WASHINGTON – The House Committee on Veterans’ Affairs advanced the bipartisan Korean American Vietnam Allies Long Overdue for Relief (VALOR) Act (H.R. 366), sponsored by Ranking Member Mark Takano, on March 29.
This legislation would create a pathway for Korean American veterans of the Vietnam War to access healthcare through the U.S. Department of Veterans Affairs (VA). Since 1958, through its Allied Beneficiary Program, VA has been furnishing healthcare services to veterans of any era who served in the armed forces of European nations that were allies of the U.S. during World War I and World War II.
The legislative hearing is the first step in advancing this critical legislation, providing the due attention and scrutiny needed before advancing to a committee markup.
“As ranking member of the House Committee on Veterans’ Affairs, I introduced the Korean American VALOR Act to provide some measure of long overdue parity for these Vietnam War veterans,” said Rep.

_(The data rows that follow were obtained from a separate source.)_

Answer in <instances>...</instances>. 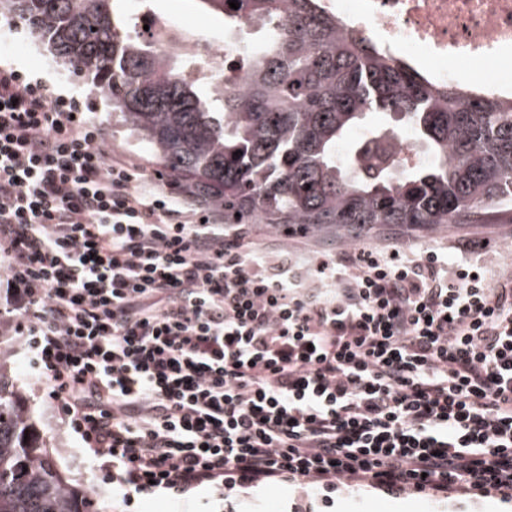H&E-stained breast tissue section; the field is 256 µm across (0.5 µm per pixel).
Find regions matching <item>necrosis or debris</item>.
Here are the masks:
<instances>
[{
	"label": "necrosis or debris",
	"instance_id": "obj_1",
	"mask_svg": "<svg viewBox=\"0 0 512 512\" xmlns=\"http://www.w3.org/2000/svg\"><path fill=\"white\" fill-rule=\"evenodd\" d=\"M336 15L406 52L433 83L512 100V0H336ZM148 23L162 54L187 60V77L239 85L242 43L205 45L171 20L152 17ZM452 59L487 73L488 82L472 87L466 74L449 68Z\"/></svg>",
	"mask_w": 512,
	"mask_h": 512
}]
</instances>
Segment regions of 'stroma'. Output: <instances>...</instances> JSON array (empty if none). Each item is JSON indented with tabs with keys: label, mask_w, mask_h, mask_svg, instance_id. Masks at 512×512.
Here are the masks:
<instances>
[{
	"label": "stroma",
	"mask_w": 512,
	"mask_h": 512,
	"mask_svg": "<svg viewBox=\"0 0 512 512\" xmlns=\"http://www.w3.org/2000/svg\"><path fill=\"white\" fill-rule=\"evenodd\" d=\"M149 10L153 14L193 25L205 38L220 40L229 34L254 44L264 39V32L257 25L241 30L228 29L223 16L206 12L197 0H151ZM0 55L10 58L25 73L55 84L59 92L81 98L104 127L113 155L143 164L148 173L160 174L162 182H169V175L163 174L150 148L137 139L121 114L111 111L106 101L93 91L84 78L51 65L46 46L17 19L3 13L0 14ZM254 234L257 240L274 248L287 241L312 251L336 249L353 240L372 246H384L395 241L406 245H449L462 239L480 238L489 242L485 260L493 272H500L507 265H512V216L507 214L499 216L493 224H436L424 228L382 225L346 231L332 224H323L307 229L305 235L290 238L285 237L282 227L260 224L256 226ZM12 358L15 384L26 397L37 427L47 434L60 469L70 477L72 483L96 490L100 512H183L187 507L192 512H293V504L307 494L304 486L284 485L229 503L202 491L188 505L163 495L125 504L113 497L112 486L103 479L97 464L82 448L66 421L47 404L44 384L30 370L21 347L13 348ZM329 512H512V503L501 502L495 497L463 499L455 495L423 494L395 497L363 488L338 492Z\"/></svg>",
	"instance_id": "stroma-1"
}]
</instances>
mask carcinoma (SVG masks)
<instances>
[{
	"instance_id": "obj_1",
	"label": "carcinoma",
	"mask_w": 512,
	"mask_h": 512,
	"mask_svg": "<svg viewBox=\"0 0 512 512\" xmlns=\"http://www.w3.org/2000/svg\"><path fill=\"white\" fill-rule=\"evenodd\" d=\"M264 40L231 91L127 32L125 0H0L91 80L186 190L259 224H490L512 211V102L430 82L321 0H199ZM381 117L374 124L370 117ZM426 160L408 165L403 131ZM0 325V512H98L71 484L10 377Z\"/></svg>"
}]
</instances>
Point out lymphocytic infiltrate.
Here are the masks:
<instances>
[{
  "label": "lymphocytic infiltrate",
  "instance_id": "obj_1",
  "mask_svg": "<svg viewBox=\"0 0 512 512\" xmlns=\"http://www.w3.org/2000/svg\"><path fill=\"white\" fill-rule=\"evenodd\" d=\"M186 198L0 62V321L113 494L512 502V273L485 241L274 263Z\"/></svg>",
  "mask_w": 512,
  "mask_h": 512
}]
</instances>
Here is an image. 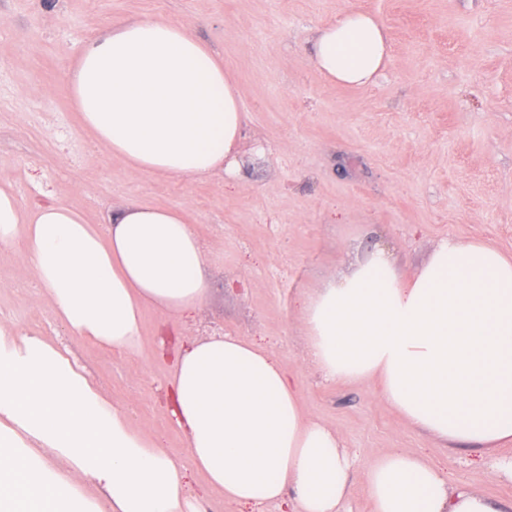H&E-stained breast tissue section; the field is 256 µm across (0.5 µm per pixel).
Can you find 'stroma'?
<instances>
[{
	"mask_svg": "<svg viewBox=\"0 0 512 512\" xmlns=\"http://www.w3.org/2000/svg\"><path fill=\"white\" fill-rule=\"evenodd\" d=\"M375 15L390 62L376 84L330 83L310 40L344 10ZM164 17L224 58L246 114L232 185L131 172L83 131L63 84L84 42L111 24ZM0 184L22 205L54 197L106 223L138 202L182 210L210 255L209 295L185 334L224 332L296 369L305 410L353 461L345 512H373L360 473L379 448L416 451L495 500L512 482L406 425L374 382L332 384L304 360L299 299L382 247L412 272L442 237L512 254V0H0ZM33 275L0 253V320L65 340L136 427L187 459L148 360L162 321L146 311L142 354L65 337Z\"/></svg>",
	"mask_w": 512,
	"mask_h": 512,
	"instance_id": "1",
	"label": "stroma"
}]
</instances>
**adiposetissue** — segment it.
<instances>
[{"label": "adipose tissue", "instance_id": "obj_1", "mask_svg": "<svg viewBox=\"0 0 512 512\" xmlns=\"http://www.w3.org/2000/svg\"><path fill=\"white\" fill-rule=\"evenodd\" d=\"M311 59L332 83L371 86L389 61L387 33L344 12L317 28ZM64 82L83 128L129 168L227 174L244 126L237 85L182 24L114 25L84 43ZM10 250L62 329L118 353H141L145 310L173 322L209 294V254L178 209L134 203L91 224L63 201L24 206L0 187V252ZM299 317L326 381H377L408 426L490 455L494 475L512 480V458L494 455L512 446V256L445 237L403 276L377 249L304 296ZM169 351L165 402L185 461L136 430L52 340L0 322V512H207L214 490L236 505L287 496L293 512H340L350 459L339 433L304 411L294 369L230 334ZM189 463L204 477L195 491ZM363 478L373 512H512L410 451L377 450Z\"/></svg>", "mask_w": 512, "mask_h": 512}]
</instances>
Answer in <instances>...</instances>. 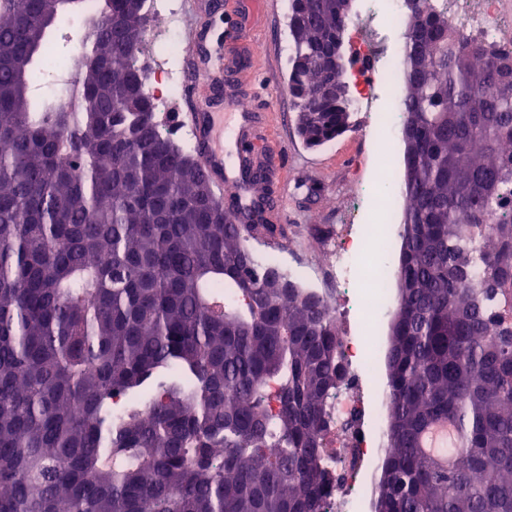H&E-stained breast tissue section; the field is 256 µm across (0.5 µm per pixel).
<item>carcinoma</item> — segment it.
I'll return each instance as SVG.
<instances>
[{
    "instance_id": "carcinoma-1",
    "label": "carcinoma",
    "mask_w": 512,
    "mask_h": 512,
    "mask_svg": "<svg viewBox=\"0 0 512 512\" xmlns=\"http://www.w3.org/2000/svg\"><path fill=\"white\" fill-rule=\"evenodd\" d=\"M143 0H0V512H324L329 399L344 379L324 300L269 280L249 240L273 203L220 194L155 121L136 65ZM353 0H290L288 83L306 141ZM88 15L76 105L31 109L48 29ZM407 198L385 337L377 512H512V53L408 10ZM458 445L421 447L439 423Z\"/></svg>"
}]
</instances>
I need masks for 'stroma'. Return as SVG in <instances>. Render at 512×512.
I'll return each instance as SVG.
<instances>
[{"label": "stroma", "mask_w": 512, "mask_h": 512, "mask_svg": "<svg viewBox=\"0 0 512 512\" xmlns=\"http://www.w3.org/2000/svg\"><path fill=\"white\" fill-rule=\"evenodd\" d=\"M187 30H199L207 56L233 60L224 71L225 91H238L251 108L274 107V126L267 140L282 147L288 159L283 170H272L277 197L268 219L276 236L257 229L250 244L256 254H277L292 265L321 256L350 230L360 195L377 192L373 162L387 133L373 123L369 112L353 115L351 128L334 141L309 147L296 125V112L288 88V55L282 43L288 36V15L283 6L267 0H187ZM259 73L263 93L253 86L238 87L235 66Z\"/></svg>", "instance_id": "stroma-1"}]
</instances>
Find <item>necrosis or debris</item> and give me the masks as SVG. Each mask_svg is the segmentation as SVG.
Listing matches in <instances>:
<instances>
[{"label":"necrosis or debris","mask_w":512,"mask_h":512,"mask_svg":"<svg viewBox=\"0 0 512 512\" xmlns=\"http://www.w3.org/2000/svg\"><path fill=\"white\" fill-rule=\"evenodd\" d=\"M143 9L149 17L150 36L147 48L137 56V66L147 91L163 109L184 93L183 73L170 61L185 50L186 3L145 0ZM448 13L464 35L496 43L503 25L512 22V0H448ZM380 31L378 19L360 16L345 27L344 34L355 44L359 61L352 73L358 85L354 107L359 110L367 106L375 87H386L390 97L386 107L377 111L375 121L394 128L401 110L398 90L406 48L401 45L394 52L376 55L373 36ZM376 177L388 189L387 194L376 195L372 201L380 224L361 225L358 234L341 239L324 254V263L334 269L335 284H318L301 270L289 273L302 287L319 294L337 317L350 316L368 326L366 334L341 337L345 377L332 401L331 427L323 448L332 482L325 512H350L353 502L366 500L370 492L366 477L380 454L374 442V434L382 425V393L375 358L381 345V321L389 307L385 290L391 273L371 260L370 244L381 224L396 223L405 200L395 190V166L379 168Z\"/></svg>","instance_id":"obj_1"}]
</instances>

Takano (D-Riverside). “They served side-by-side with U.S. troops and have since become U.S. citizens, but they have never been eligible for VA healthcare services.

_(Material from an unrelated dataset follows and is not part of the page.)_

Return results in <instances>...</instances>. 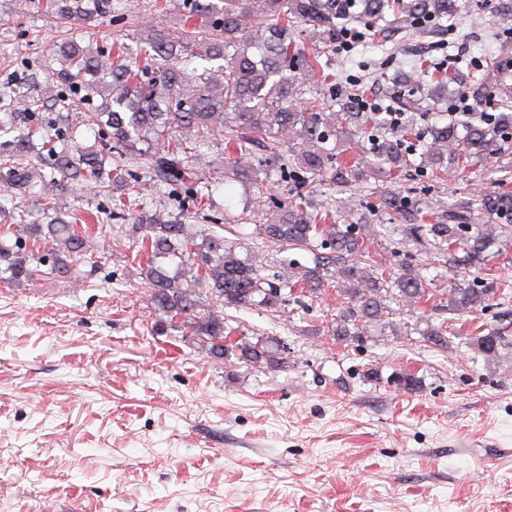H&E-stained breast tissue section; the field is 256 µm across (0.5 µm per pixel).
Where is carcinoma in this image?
<instances>
[{"instance_id":"carcinoma-1","label":"carcinoma","mask_w":512,"mask_h":512,"mask_svg":"<svg viewBox=\"0 0 512 512\" xmlns=\"http://www.w3.org/2000/svg\"><path fill=\"white\" fill-rule=\"evenodd\" d=\"M39 6L73 34L53 47L60 64L52 73L61 88L57 111L41 114L47 103L33 68L13 80L8 111L0 116V280L6 283L75 276V263L89 254V227L66 220L69 194L90 183L115 202L106 216H90L103 237L112 238L106 221L130 218L122 229L139 244L136 275L155 308L183 320L214 356H234L256 368L281 364L282 345L265 336L227 342L224 309H277L295 293L318 298L334 292L339 307L332 335L351 343L378 326L397 330L392 304L411 308L437 292L421 268L410 262L390 268L370 254L368 242L398 234L448 255V267L457 268L479 264L490 242L512 239V190L501 187L481 199L484 224L472 223L461 205L419 211L411 223L384 224L380 231L374 224L332 223L334 198L315 206L299 196L263 211L272 170L300 187L326 181L341 191L380 169L395 183L405 177L410 159L403 142L419 140L412 127L373 141V162L339 154L330 139L350 141L369 126H383L382 116L356 112L348 101L323 120L324 100L296 105L299 85L315 75L333 79L324 73L321 56L336 51L351 27L382 40L394 23L414 29L454 18L457 0H360L351 10L345 0H176L175 28L147 25L136 32L133 46L114 41L102 47L85 40H98L105 25L125 26L112 0H41ZM299 25L313 30L320 47L294 40ZM509 68L512 55L499 53L479 78L456 64L443 71L426 59L416 63L418 84L453 83L476 106L494 101L500 111L495 127L471 120L432 128L423 144L431 176L466 168L512 131V93L499 83L500 72ZM80 125L94 131L93 145H76ZM219 136L224 181L255 188L252 207L243 209L255 223L253 246L244 254L234 229L212 224L202 233L183 219L214 206L215 184L197 164L201 149ZM136 175L154 191L183 196L182 214L167 219L159 212L131 213L133 203L123 190ZM36 186L32 210L19 198ZM272 247L280 254L273 260ZM288 250L313 255V266L282 256ZM269 266L277 272L265 274ZM495 293L476 277L457 280L448 289V310L476 312ZM413 332L421 348H452L453 329L445 321L422 318ZM506 332L505 326L491 328L472 341L481 353L495 356L512 346Z\"/></svg>"}]
</instances>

“Today is National Vietnam War Veterans Day, and it is the 50th anniversary of the date the last combat troops left Vietnam. Let this serve as a call to action for us all. It is far past time for our nation to properly honor the service of Korean American veterans.
“It is the U.S.’s obligation — as a longtime ally of the Republic of Korea and as a beneficiary of these veterans’ sacrifices during the Vietnam War — to ensure they finally receive the same respect and consideration their European counterparts have received for generations. More than 2,800 Korean American veterans do not have access to the VA healthcare system, and my bill would allow these heroes to receive the healthcare benefits that they deserve.
“I am happy to have continued bipartisan support for my legislation, and I look forward to its advancement in the House.”
Approximately 2,800 Korean American Vietnam veterans are naturalized citizens, and the number of surviving veterans continues to dwindle. Despite serving as allies during the Vietnam War, these veterans do not have access to VA healthcare, unlike veterans of any combat era who are from European countries that were allies during World War I and World War II.
Many Korean American veterans suffer from the same complex injuries and illnesses as their U.S.-born counterparts, including post-traumatic stress disorder, physical disability, and the effects of exposure to the toxic defoliant Agent Orange.
Takano’s Korean American VALOR Act would provide a viable pathway to grant these veterans access to VA medical, surgical, and dental treatment, prosthetic appliances, and (in some circumstances) hospital care. It would allow the VA secretary to furnish such care by entering into a reciprocal agreement with the Republic of Korea.
Through this agreement, the Republic of Korea would reimburse the U.S. for care it provides to these veterans. In exchange, the U.S. would reimburse the Republic of Korea for healthcare it provides to veterans of the U.S. armed forces who now reside in Korea.
Takano has championed the Korean American VALOR Act during both the 117th and 118th Congresses.